So what do you think: do the compactness and reduced repetition justify this despite the ugliness and the potential drawbacks?
Never put open or close {} inside macros. C programmers are not used to this so code gets difficult to read.
In your case this is even completely superfluous, you just don't need them. If you do such a thing do
FOR3D(I, J, K, ISIZE, JSIZE, KSIZE) \
for (size_t I=0; I<ISIIZE, I++) \
for (size_t J=0; J<JSIZE, J++) \
for (size_t K=0; K<KSIZE, K++)
no need for a terminating macro. The programmer can place the {} directly.
Also, above I have used size_t as the correct type in C for loop indices. 3D matrices easily get large, int arithmetic overflows when you don't think of it.
If these 3D arrays are “small”, you can ignore me. If your 3D arrays are large, but you don't much care about performance, you can ignore me. If you subscribe to the (common but false) doctrine that compilers are quasi-magical tools that can poop out optimal code almost irrespective of the input, you can ignore me.
You are probably aware of the general caveats regarding macros, how they can frustrate debugging, etc., but if your 3D arrays are “large” (whatever that means), and your algorithms are performance-oriented, there may be drawbacks of your strategy that you may not have considered.

* [DATA BELOW]:
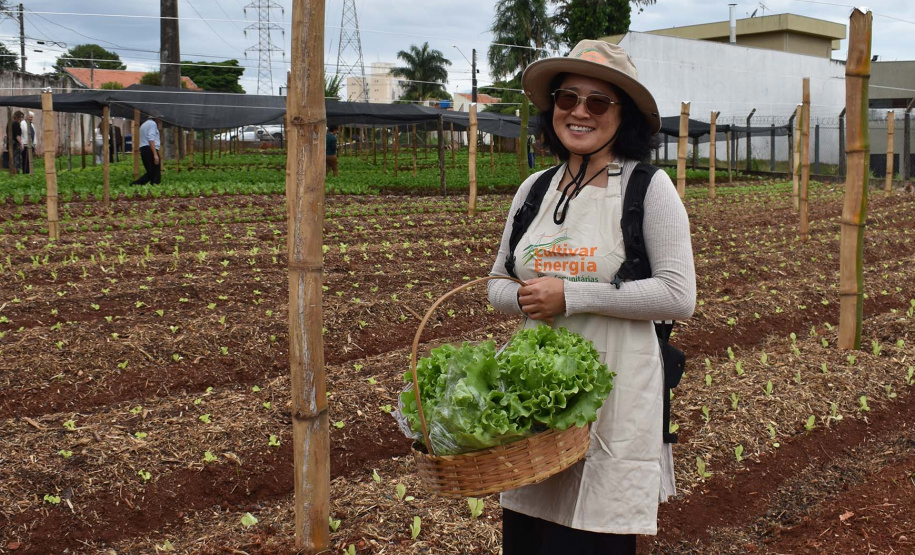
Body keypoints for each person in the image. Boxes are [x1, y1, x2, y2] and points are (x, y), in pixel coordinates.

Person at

* [WORK TO COMPLETE]:
(1) Translate this sentence from the forum post on C loop macros into Spanish: "C programmers are not used to this so code gets difficult to read."
(2) Repeat the part of the forum post on C loop macros from "You are probably" up to and including "not have considered.".

* [ACTIVITY ANSWERS]:
(1) Los programadores de C no están acostumbrados a esto, así que el código se vuelve difícil de leer.

(2)
You are probably aware of the general caveats regarding macros, how they can frustrate debugging, etc., but if your 3D arrays are “large” (whatever that means), and your algorithms are performance-oriented, there may be drawbacks of your strategy that you may not have considered.